Kultur: Tim Schleider (schl)

Er pflegt weiter jene Form der Zeitkritik, ob nun im Titel „Der Mann ist das Problem“, in der „riesengroßen Gier“ oder im „gläsernen Menschen“, über die sich ein Kritiker leicht mokieren kann, weil sie zwar den Zeigefinger erhebt, aber nie wirklich tief in die Wunden der Gesellschaft dringt. Man muss beim Hören solcher Texte eher schmunzeln, als dass Wut auf die Verhältnisse ins Spiel käme. Aber lieber über die Seltsamkeiten der Welt schmunzeln, als sie zu verschunkeln.

 

Aber keine Frage: die wahren Stärken von Udo Jürgens zeigen sich in seinen ruhigen Titeln. „Was ich gerne wär’ für dich“ ist ein wunderbar unsentimentales Liebeslied. „Alles aus Liebe“ eine schöne Aufforderung, den Glauben an das Gute nicht zu verlieren („Lass dem Schwärmer die Nacht / Und dem Guten die Macht. / Lass’ die Mächtigen wissen, / Dass sie niemals über uns steh’n“). Und dann kommt ganz zum Abschluss ein wunderbarer Kehraus: „Zehn nach elf“, ein fein gewobenes Lied über die Stimmung eines Künstlers nach einem großen Konzert, beim Herunterkommen in der Garderobe, beim Gang ins Hotel, beim nächtlichen Zappen durch die Fernsehprogramme – stets mit dem Wunsch und dem Zweifel, gerade jetzt am liebsten noch den Liebste oder die Liebste anrufen zu wollen.
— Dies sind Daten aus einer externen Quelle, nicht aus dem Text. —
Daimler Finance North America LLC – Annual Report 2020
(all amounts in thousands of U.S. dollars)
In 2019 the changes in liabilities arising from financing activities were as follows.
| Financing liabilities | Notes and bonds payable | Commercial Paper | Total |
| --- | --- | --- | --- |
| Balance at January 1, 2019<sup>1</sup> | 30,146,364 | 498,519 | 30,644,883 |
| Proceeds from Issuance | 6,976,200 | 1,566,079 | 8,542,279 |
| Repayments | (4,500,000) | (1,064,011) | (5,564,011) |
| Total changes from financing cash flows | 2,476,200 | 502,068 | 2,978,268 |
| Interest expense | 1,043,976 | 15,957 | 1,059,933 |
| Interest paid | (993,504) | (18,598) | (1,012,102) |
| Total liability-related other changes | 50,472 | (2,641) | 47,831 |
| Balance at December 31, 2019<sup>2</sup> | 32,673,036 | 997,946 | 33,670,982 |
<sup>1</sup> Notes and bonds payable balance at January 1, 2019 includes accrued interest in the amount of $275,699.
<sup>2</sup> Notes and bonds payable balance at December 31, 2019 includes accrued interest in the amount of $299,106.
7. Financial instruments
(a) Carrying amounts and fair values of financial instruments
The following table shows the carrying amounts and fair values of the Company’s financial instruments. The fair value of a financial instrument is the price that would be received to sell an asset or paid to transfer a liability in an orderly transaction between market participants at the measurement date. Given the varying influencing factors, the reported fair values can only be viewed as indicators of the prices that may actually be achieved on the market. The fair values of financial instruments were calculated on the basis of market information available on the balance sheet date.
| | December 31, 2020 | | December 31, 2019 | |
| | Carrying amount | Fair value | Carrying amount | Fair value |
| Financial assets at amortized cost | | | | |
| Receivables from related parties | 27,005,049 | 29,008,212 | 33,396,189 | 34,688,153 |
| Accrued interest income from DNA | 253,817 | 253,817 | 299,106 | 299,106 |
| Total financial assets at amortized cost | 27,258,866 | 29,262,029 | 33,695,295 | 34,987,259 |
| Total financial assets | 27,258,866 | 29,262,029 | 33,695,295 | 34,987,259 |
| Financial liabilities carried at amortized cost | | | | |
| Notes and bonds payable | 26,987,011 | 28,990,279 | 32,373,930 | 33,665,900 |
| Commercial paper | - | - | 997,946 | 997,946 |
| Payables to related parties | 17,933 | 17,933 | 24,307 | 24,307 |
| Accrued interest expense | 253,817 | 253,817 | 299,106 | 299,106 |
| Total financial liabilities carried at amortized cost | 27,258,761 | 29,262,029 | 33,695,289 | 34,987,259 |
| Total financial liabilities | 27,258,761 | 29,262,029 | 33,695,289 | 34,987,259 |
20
Kleines, feines Kino.

Am 30. September feiert Udo Jürgens Geburtstag. Am 24. Oktober geht er auf Tournee. Am 31. Oktober wird er in Stuttgart sein. Schleyer-Halle, wo sonst. Das wird dann sicher wieder ganz großes Kino.

Udo Jürgens: Mitten im Leben. Ariola (Sony). Ab 14,99 Euro.